Die Haftung
Für den Sammler und für Museumsbetriebe stellt sich die wichtige Frage, welche Partei bei fahrlässiger und vorsätzlicher oder zufälliger Verschlechterung oder Zerstörung der Leihgaben haftet. [1] In einem öffentlich zugänglichen Museum besteht die Gefahr, dass Kunstwerke durch Vandalismus beschädigt werden. Nach § 823 Abs. 1 bzw. Abs. 2 BGB in Verbindung mit § 304 StGB macht sich ein Besucher wegen unerlaubter Handlung schadenersatzpflichtig, wenn er ein Kunstwerk beschädigt. Häufig ist jedoch der Schadenersatzanspruch des Sammlers gegenüber dem Schädiger wertlos, da sich dieser entweder nicht identifizieren lässt oder nicht über die nötige Zahlungskraft verfügt. [2]

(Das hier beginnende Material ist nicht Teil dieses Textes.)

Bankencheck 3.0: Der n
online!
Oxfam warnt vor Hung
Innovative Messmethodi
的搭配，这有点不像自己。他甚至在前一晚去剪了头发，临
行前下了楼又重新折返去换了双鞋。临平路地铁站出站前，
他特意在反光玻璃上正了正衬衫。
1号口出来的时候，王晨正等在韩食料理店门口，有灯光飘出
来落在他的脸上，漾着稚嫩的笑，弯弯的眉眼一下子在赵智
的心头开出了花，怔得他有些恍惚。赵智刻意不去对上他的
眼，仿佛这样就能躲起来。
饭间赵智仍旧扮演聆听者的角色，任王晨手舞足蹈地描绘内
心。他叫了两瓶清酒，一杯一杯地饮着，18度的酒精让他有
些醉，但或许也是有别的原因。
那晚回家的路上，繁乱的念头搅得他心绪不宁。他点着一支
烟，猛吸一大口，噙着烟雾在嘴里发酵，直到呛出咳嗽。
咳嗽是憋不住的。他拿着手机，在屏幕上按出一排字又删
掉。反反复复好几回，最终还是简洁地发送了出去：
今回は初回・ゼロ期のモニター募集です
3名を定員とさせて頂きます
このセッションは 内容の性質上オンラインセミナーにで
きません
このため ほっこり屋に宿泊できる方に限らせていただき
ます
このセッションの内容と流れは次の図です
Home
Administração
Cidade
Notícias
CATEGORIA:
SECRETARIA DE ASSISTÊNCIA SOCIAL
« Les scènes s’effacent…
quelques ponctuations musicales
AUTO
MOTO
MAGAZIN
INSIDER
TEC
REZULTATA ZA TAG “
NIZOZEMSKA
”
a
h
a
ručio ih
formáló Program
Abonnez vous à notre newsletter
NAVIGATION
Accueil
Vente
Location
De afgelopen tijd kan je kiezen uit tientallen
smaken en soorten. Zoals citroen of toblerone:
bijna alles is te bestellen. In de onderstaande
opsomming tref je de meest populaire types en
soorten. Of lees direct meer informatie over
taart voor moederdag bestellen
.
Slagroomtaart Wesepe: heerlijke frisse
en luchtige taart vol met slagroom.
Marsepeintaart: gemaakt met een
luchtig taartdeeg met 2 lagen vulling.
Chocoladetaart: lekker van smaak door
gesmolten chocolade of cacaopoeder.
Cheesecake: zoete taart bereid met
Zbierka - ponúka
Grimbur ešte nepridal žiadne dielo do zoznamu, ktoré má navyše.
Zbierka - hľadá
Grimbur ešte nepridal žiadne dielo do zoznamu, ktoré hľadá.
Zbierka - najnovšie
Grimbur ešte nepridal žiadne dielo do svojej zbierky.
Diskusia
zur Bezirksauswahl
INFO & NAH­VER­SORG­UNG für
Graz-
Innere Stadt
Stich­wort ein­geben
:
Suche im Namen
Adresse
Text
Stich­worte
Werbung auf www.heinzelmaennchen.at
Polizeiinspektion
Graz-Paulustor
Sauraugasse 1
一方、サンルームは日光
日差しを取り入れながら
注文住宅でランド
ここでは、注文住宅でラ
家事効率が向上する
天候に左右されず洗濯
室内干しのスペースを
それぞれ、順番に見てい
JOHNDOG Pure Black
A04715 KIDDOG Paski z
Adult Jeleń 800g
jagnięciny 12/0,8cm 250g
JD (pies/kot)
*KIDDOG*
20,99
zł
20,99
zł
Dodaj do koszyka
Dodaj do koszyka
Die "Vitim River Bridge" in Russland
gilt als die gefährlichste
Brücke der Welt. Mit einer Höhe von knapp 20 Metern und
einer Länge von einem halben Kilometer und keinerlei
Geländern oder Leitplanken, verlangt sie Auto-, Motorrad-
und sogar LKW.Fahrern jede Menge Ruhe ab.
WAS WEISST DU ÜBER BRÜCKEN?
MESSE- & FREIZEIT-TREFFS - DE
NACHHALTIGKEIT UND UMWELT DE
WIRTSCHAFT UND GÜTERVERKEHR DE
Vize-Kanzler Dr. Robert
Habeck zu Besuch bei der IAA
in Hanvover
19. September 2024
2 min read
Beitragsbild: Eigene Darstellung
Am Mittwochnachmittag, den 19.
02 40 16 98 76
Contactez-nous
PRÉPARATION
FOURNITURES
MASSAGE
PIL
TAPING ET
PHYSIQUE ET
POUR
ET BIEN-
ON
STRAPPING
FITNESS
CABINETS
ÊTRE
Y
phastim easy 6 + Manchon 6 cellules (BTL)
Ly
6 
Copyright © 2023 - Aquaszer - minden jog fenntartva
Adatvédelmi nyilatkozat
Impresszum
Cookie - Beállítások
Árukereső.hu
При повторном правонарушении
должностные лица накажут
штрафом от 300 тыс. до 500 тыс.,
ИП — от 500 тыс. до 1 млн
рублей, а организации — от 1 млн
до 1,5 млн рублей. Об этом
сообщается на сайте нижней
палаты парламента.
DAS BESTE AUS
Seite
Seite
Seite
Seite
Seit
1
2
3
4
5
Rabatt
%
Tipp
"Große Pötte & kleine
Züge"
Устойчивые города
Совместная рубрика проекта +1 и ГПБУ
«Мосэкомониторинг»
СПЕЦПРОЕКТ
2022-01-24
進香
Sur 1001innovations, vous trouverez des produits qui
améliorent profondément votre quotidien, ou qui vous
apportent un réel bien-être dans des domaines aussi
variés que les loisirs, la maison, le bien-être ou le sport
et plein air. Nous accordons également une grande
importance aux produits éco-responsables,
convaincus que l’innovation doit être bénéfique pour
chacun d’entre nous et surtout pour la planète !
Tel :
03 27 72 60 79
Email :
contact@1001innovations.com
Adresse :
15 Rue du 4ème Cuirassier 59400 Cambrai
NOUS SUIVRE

Gesetzlich ist die Haftung des Verleihers nach §§ 599, 600 BGB geregelt. Anlass für die Haftung des Sammlers kann die nicht rechtzeitige oder ausbleibende Gebrauchsüberlassung der Sammlung sein. Eine Verletzung von Schutzoder Verkehrssicherungspflichten im Rahmen der Gebrauchsüberlassung könnte beispielsweise dann vorliegen, wenn eine Installation in sich zusammenbricht und dabei andere Werke oder Ausstellungsräume beschädigt. [3] Nach § 599 hat der Verleiher grundsätzlich nur Vorsatz und grobe Fahrlässigkeit zu vertreten. Nach
§ 600 BGB haftet der Sammler für einen Fehler der Leihgabe von Sachoder Rechtsmangel nur dann, wenn er diesen arglistig verschwiegen hat. [4] Ein Rechtsmangel könnte beispielsweise dann vorliegen, wenn der Sammler kein Ausstellungsrecht vom Künstler nach § 44 Abs. 2 UrhG erlangt hätte und daher das Werk nicht öffentlich präsentieren dürfte. [5]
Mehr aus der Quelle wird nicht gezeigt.